**Your objective**
Using the records below, write out again exactly the lines that begin at the line containing "ty SAMJU VINA" and end at the line containing "Lees verder", and no other lines.

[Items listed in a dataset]
★ ★ ★ ★ ★
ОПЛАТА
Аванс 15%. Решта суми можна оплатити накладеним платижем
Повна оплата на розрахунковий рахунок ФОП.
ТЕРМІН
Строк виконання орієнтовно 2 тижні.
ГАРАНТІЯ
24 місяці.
★ ★ ★ ★ ★
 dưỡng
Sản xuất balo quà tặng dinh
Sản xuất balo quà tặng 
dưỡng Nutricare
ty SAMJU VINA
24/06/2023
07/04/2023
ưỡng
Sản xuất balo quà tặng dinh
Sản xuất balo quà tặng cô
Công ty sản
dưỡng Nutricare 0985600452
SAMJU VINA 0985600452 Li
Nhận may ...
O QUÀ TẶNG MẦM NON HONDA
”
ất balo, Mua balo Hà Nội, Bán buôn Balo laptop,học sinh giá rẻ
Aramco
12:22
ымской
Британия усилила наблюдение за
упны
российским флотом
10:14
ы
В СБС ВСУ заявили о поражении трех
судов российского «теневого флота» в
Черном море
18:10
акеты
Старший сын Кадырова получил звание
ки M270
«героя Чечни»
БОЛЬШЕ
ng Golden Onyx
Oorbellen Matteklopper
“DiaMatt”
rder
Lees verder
★ ★ ★ ★ ★
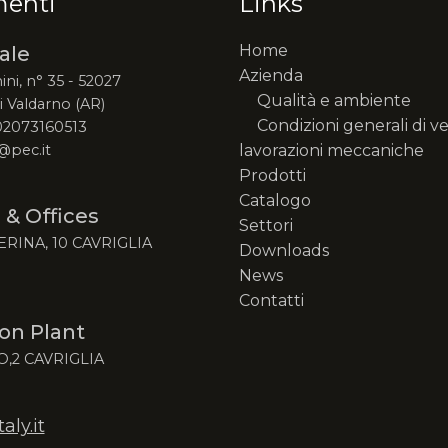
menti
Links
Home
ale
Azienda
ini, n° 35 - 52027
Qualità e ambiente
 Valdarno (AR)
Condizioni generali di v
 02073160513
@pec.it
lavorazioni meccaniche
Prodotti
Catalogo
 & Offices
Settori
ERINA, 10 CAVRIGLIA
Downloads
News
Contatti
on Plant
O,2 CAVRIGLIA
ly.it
★ ★ ★ ★ ★
**Task output**
ty SAMJU VINA
24/06/2023
07/04/2023
ưỡng
Sản xuất balo quà tặng dinh
Sản xuất balo quà tặng cô
Công ty sản
dưỡng Nutricare 0985600452
SAMJU VINA 0985600452 Li
Nhận may ...
O QUÀ TẶNG MẦM NON HONDA
”
ất balo, Mua balo Hà Nội, Bán buôn Balo laptop,học sinh giá rẻ
Aramco
12:22
ымской
Британия усилила наблюдение за
упны
российским флотом
10:14
ы
В СБС ВСУ заявили о поражении трех
судов российского «теневого флота» в
Черном море
18:10
акеты
Старший сын Кадырова получил звание
ки M270
«героя Чечни»
БОЛЬШЕ
ng Golden Onyx
Oorbellen Matteklopper
“DiaMatt”
rder
Lees verder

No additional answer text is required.